■ Saved data entries ■
*** Begin section ***

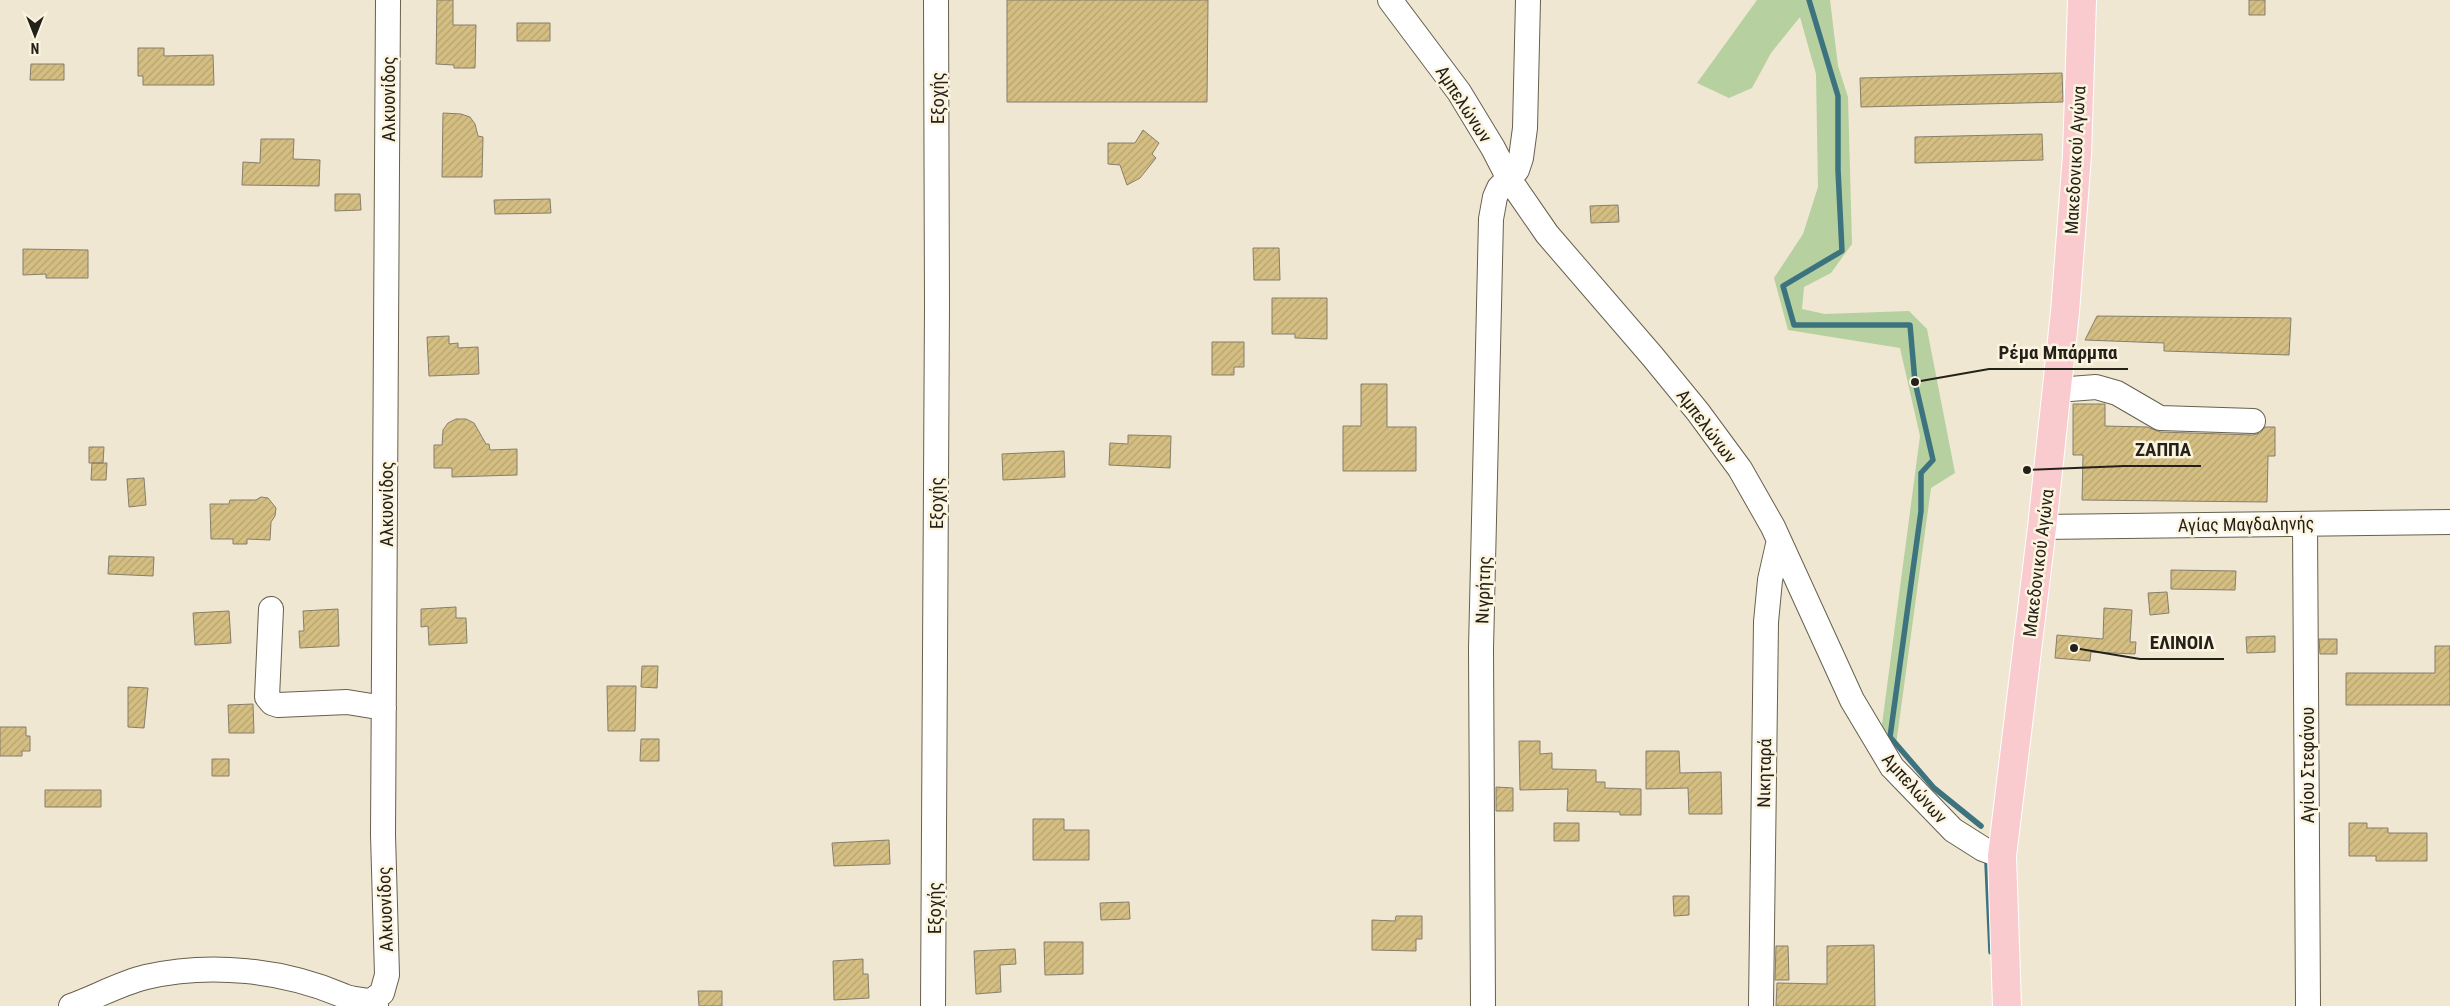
<svg xmlns="http://www.w3.org/2000/svg" width="2450" height="1006" viewBox="0 0 2450 1006" font-family="'Roboto Condensed',sans-serif">
<style>
.grass{fill:#b6d0a0}
.lines{fill:none;stroke-linecap:round;stroke-linejoin:round}
.stream{stroke:#3c737e;stroke-width:5.5}
.building{fill:url(#building-hatch);stroke:#867f6c}
.minor-casing{stroke:#66604d;stroke-width:26}
.major-casing{stroke:#fff;stroke-width:30}
.minor{stroke:#fff;stroke-width:24}
.major{stroke:#f9cbcf;stroke-width:28}
.labels{text-anchor:middle;dominant-baseline:central;stroke-width:5;stroke-linejoin:round;paint-order:stroke}
.street-label{font-size:18px;fill:#232119;stroke:#fcf4df}
.leader{fill:none;stroke:#232119;stroke-width:2}
.callout-dot{fill:#232119;stroke:#fcf4df;stroke-width:2}
.callout-label{font-size:19px;text-anchor:middle;font-weight:bold;fill:#232119;stroke:#fcf4df;stroke-width:5;stroke-linejoin:round;paint-order:stroke}
</style>
<defs>
<pattern id="building-hatch" width="6" height="6" patternUnits="userSpaceOnUse" patternTransform="scale(1.25)"><rect width="6" height="6" fill="#d4be82"/><path d="M-1 1l2-2M0 6l6-6M5 7l2-2" fill="none" stroke="#b6a370"/></pattern>
</defs>
<rect width="100%" height="100%" fill="#efe7d2"/>
<!-- grass -->
<path class="grass" d="M1757 0H1830L1838 66 1848 97 1852 244 1831 273 1804 287 1802 309 1825 314 1909 311 1927 329 1955 473 1931 488 1896 745 1881 732 1920 436 1900 348 1788 330 1774 278 1803 234 1818 187 1816 74 1800 17 1771 53 1752 88 1729 98 1697 83Z"/>
<g class="lines">
<!-- stream -->
<path class="stream" d="M1809 0 1838 96V170L1842 251 1783 286 1794 325H1910L1915 382 1933 460 1921 473V511L1890 737 1934 788 1981 826
M1987 863 1991 952"/>
</g>
<!-- building -->
<path class="building" d="M437 0H453V25H476L475 68H454V65L436 64Z
M1007 0H1208L1207 102H1007Z
M2249 0H2265V15H2249Z
M517 23H550V41H517Z
M138 48H164V56L213 55 214 85H143V76H138Z
M31 64H64V80H30Z
M2062 73 2063 102 1861 107 1860 78Z
M443 113 461 114 470 117 475 124 478 136 483 137 482 177H442Z
M1143 130 1159 143 1152 154 1156 158 1140 178 1127 185 1120 165 1108 164V143H1135Z
M2042 134 2043 160 1915 163V137Z
M261 139H294L293 159 320 160 319 186 242 185 243 162 260 163Z
M335 194H360L361 210 335 211Z
M550 199 551 213 495 214 494 200Z
M1618 205 1619 222 1591 223 1590 206Z
M1253 248H1279L1280 280H1254Z
M23 249 88 250V278H46V274L23 275Z
M1272 298H1327V339L1295 338V334H1272Z
M2097 316 2291 318 2289 355 2164 351V343L2085 340Z
M449 336V344L458 343V348L478 347 479 374 429 376 427 337Z
M1212 342H1244V367H1234V375H1212Z
M1361 384H1387V427H1416V471H1343V426H1361Z
M2073 404H2105V426L2147 427 2160 432 2253 435 2260 433 2265 427H2275V456H2268L2267 502 2082 500 2083 455H2073Z
M456 419H466L474 423 486 444H489L490 450 517 449V475L452 477V468H434V445H442L443 430 448 423Z
M1128 435 1171 436 1170 468 1109 465 1110 443 1128 444Z
M89 447H104L103 463H89Z
M1064 451 1065 477 1003 480 1002 454Z
M92 463H107L106 480H91Z
M144 478 146 505 129 507 127 479Z
M261 497 268 498 276 508 275 516 271 522 270 540 247 539V544H233V539H211L210 504H229L230 500H256Z
M109 556 154 557 153 576 108 574Z
M2171 570 2236 571 2235 590 2171 589Z
M2167 592 2169 613 2150 615 2148 593Z
M456 607V618H466L467 643 429 645 428 626 421 627V609Z
M2104 608 2132 610 2130 642H2136L2135 654 2091 652 2090 661 2055 658 2057 635 2103 639Z
M338 609 339 646 300 648 299 631H304L303 611Z
M229 611 231 643 195 645 193 613Z
M2275 636V652L2247 653 2246 637Z
M2319 639H2337V654H2320Z
M2435 646H2450V705H2346V673H2435Z
M642 666H658L657 688 641 687Z
M607 686H636L635 731H608Z
M128 687 148 688 144 728 128 727Z
M253 704 254 733H229L228 705Z
M0 727H26V736H30V751H22V756H0Z
M641 739H659V761H640Z
M1519 741H1540V754L1552 753V769L1596 770V782H1605V788L1641 789V815H1620V812L1567 811 1568 789 1520 790Z
M1646 751H1679L1680 773 1721 772 1722 814H1689L1688 788 1646 789Z
M212 759H229V776H212Z
M1496 787 1513 788V811H1496Z
M45 790H101V807H45Z
M1033 819H1064V830H1089V860H1033Z
M1554 823H1579V841H1554Z
M2349 823H2367V828H2388V833H2427V861H2376V856H2349Z
M889 840 890 864 834 866 832 843Z
M1673 896H1689V915L1674 916Z
M1129 902 1130 919 1101 920 1100 903Z
M1396 916H1422V939H1416V951L1372 950V920L1395 921Z
M1044 942H1083V974L1045 975Z
M1874 945 1875 1006H1776L1777 983 1827 984V946Z
M1776 946H1788L1789 980H1775Z
M1015 949 1016 964 1000 965 1001 992 976 994 974 951Z
M863 959V974H868L869 998 834 1000 833 961Z
M698 991H722V1006H699Z"/>
<g class="lines">
<defs>
<path id="minor" d="M1390 0 1459 92 1493 148 1509 179 1547 234 1653 357 1698 412 1740 469 1773 527 1852 700 1892 767 1953 830 1983 849 2002 856
M2057 390 2096 387 2117 393 2160 418 2253 421
M2305 524 2308 1006
M2042 527 2450 522
M271 609 267 697 272 703 278 705 347 702 384 708
M371 1001 382 993 387 975 383 835 388 0
M71 1006C96 997 121 983 146 977 211 962 283 970 344 996 355 1001 367 998 376 1006
M933 1006 937 305 936 0
M1483 1006 1481 649 1491 219 1495 197 1499 188 1517 170 1521 158 1525 128 1528 0
M1761 1006 1766 622 1770 580 1779 540"/>
<path id="major" d="M2007 1006 2002 856 2042 527 2065 312 2077 155 2082 0"/>
</defs>
<!-- minor casing -->
<use href="#minor" class="minor-casing"/>
<!-- major casing -->
<use href="#major" class="major-casing"/>
<!-- minor -->
<use href="#minor" class="minor"/>
<!-- major -->
<use href="#major" class="major"/>
</g>
<g class="labels">
<!-- street labels -->
<g class="street-label">
<text transform="translate(937 98) rotate(-90)">Εξοχής</text>
<text transform="translate(388 99) rotate(-90)">Αλκυονίδος</text>
<text transform="translate(1464 104) rotate(57)">Αμπελώνων</text>
<text transform="translate(2075 160) rotate(-87)">Μακεδονικού Αγώνα</text>
<text transform="translate(1707 426) rotate(53)">Αμπελώνων</text>
<text transform="translate(936 503) rotate(-90)">Εξοχής</text>
<text transform="translate(386 504) rotate(-90)">Αλκυονίδος</text>
<text transform="translate(2246 524) rotate(-1)">Αγίας Μαγδαληνής</text>
<text transform="translate(2038 563) rotate(-83)">Μακεδονικού Αγώνα</text>
<text transform="translate(1483 590) rotate(-88)">Νιγρήτης</text>
<text transform="translate(2307 765) rotate(-90)">Αγίου Στεφάνου</text>
<text transform="translate(1764 773) rotate(-89)">Νικηταρά</text>
<text transform="translate(1915 788) rotate(48)">Αμπελώνων</text>
<text transform="translate(934 908) rotate(-90)">Εξοχής</text>
<text transform="translate(385 909) rotate(-92)">Αλκυονίδος</text>
</g>
</g>
<!-- callouts -->
<path class="leader" d="M1915 382L1989 369H2128M2027 470L2124 466H2201M2074 648L2140 659H2224"/>
<g class="callout-dot">
<circle cx="1915" cy="382" r="5"/>
<circle cx="2027" cy="470" r="5"/>
<circle cx="2074" cy="648" r="5"/>
</g>
<g class="callout-label">
<text x="2058" y="359">Ρέμα Μπάρμπα</text>
<text x="2163" y="456">ΖΑΠΠΑ</text>
<text x="2182" y="649">ΕΛΙΝΟΙΛ</text>
</g>
<!-- north arrow -->
<g transform="translate(35 35) rotate(180)" stroke="#fcf4df" stroke-width="4" paint-order="stroke">
<path d="M0-4L9 19L0 12L-9 19Z" fill="#232119"/>
<text y="-8" font-size="14" font-weight="bold" text-anchor="middle" fill="#232119">N</text>
</g>
</svg>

*** End section ***

■ PROBLEM ■
Determine the number of lines in the records that include the string "middle", and respond with that number only.

■ ANSWER TO THIS PROBLEM ■
3